>>>

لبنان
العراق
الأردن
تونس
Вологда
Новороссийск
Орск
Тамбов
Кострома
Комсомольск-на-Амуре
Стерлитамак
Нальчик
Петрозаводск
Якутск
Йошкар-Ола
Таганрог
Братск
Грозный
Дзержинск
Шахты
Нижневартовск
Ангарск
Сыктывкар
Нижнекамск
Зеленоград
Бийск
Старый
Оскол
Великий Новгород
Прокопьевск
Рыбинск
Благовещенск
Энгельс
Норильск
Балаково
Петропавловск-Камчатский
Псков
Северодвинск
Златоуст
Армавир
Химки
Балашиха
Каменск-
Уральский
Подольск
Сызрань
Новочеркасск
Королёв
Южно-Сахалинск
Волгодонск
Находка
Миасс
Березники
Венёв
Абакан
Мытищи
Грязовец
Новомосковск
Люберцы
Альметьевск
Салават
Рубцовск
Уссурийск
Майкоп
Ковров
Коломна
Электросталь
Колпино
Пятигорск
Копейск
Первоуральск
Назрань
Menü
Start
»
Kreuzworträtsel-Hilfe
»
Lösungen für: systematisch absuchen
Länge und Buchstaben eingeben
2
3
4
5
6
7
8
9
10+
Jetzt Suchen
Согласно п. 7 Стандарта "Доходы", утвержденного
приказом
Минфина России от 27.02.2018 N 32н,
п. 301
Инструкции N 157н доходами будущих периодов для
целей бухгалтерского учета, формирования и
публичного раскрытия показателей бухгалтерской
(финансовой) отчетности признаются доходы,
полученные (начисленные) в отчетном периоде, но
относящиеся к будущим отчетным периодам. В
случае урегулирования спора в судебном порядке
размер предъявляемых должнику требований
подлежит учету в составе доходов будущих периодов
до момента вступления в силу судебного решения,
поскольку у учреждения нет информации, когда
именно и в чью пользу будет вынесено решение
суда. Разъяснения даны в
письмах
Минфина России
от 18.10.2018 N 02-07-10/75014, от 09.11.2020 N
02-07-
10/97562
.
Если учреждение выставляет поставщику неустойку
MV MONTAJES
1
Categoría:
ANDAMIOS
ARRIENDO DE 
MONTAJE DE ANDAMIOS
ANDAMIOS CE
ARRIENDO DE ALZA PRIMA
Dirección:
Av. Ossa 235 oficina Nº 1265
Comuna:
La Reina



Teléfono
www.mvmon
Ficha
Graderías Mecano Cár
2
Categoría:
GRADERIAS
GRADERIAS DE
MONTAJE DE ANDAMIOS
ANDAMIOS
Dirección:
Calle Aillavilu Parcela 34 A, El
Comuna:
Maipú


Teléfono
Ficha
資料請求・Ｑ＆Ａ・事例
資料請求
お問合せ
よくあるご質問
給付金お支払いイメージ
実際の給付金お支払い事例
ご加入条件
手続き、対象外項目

<<<

### EXERCISE
Write out the entries in full, exactly as given.

### SOLUTION
لبنان
العراق
الأردن
تونس
Вологда
Новороссийск
Орск
Тамбов
Кострома
Комсомольск-на-Амуре
Стерлитамак
Нальчик
Петрозаводск
Якутск
Йошкар-Ола
Таганрог
Братск
Грозный
Дзержинск
Шахты
Нижневартовск
Ангарск
Сыктывкар
Нижнекамск
Зеленоград
Бийск
Старый
Оскол
Великий Новгород
Прокопьевск
Рыбинск
Благовещенск
Энгельс
Норильск
Балаково
Петропавловск-Камчатский
Псков
Северодвинск
Златоуст
Армавир
Химки
Балашиха
Каменск-
Уральский
Подольск
Сызрань
Новочеркасск
Королёв
Южно-Сахалинск
Волгодонск
Находка
Миасс
Березники
Венёв
Абакан
Мытищи
Грязовец
Новомосковск
Люберцы
Альметьевск
Салават
Рубцовск
Уссурийск
Майкоп
Ковров
Коломна
Электросталь
Колпино
Пятигорск
Копейск
Первоуральск
Назрань
Menü
Start
»
Kreuzworträtsel-Hilfe
»
Lösungen für: systematisch absuchen
Länge und Buchstaben eingeben
2
3
4
5
6
7
8
9
10+
Jetzt Suchen
Согласно п. 7 Стандарта "Доходы", утвержденного
приказом
Минфина России от 27.02.2018 N 32н,
п. 301
Инструкции N 157н доходами будущих периодов для
целей бухгалтерского учета, формирования и
публичного раскрытия показателей бухгалтерской
(финансовой) отчетности признаются доходы,
полученные (начисленные) в отчетном периоде, но
относящиеся к будущим отчетным периодам. В
случае урегулирования спора в судебном порядке
размер предъявляемых должнику требований
подлежит учету в составе доходов будущих периодов
до момента вступления в силу судебного решения,
поскольку у учреждения нет информации, когда
именно и в чью пользу будет вынесено решение
суда. Разъяснения даны в
письмах
Минфина России
от 18.10.2018 N 02-07-10/75014, от 09.11.2020 N
02-07-
10/97562
.
Если учреждение выставляет поставщику неустойку
MV MONTAJES
1
Categoría:
ANDAMIOS
ARRIENDO DE 
MONTAJE DE ANDAMIOS
ANDAMIOS CE
ARRIENDO DE ALZA PRIMA
Dirección:
Av. Ossa 235 oficina Nº 1265
Comuna:
La Reina



Teléfono
www.mvmon
Ficha
Graderías Mecano Cár
2
Categoría:
GRADERIAS
GRADERIAS DE
MONTAJE DE ANDAMIOS
ANDAMIOS
Dirección:
Calle Aillavilu Parcela 34 A, El
Comuna:
Maipú


Teléfono
Ficha
資料請求・Ｑ＆Ａ・事例
資料請求
お問合せ
よくあるご質問
給付金お支払いイメージ
実際の給付金お支払い事例
ご加入条件
手続き、対象外項目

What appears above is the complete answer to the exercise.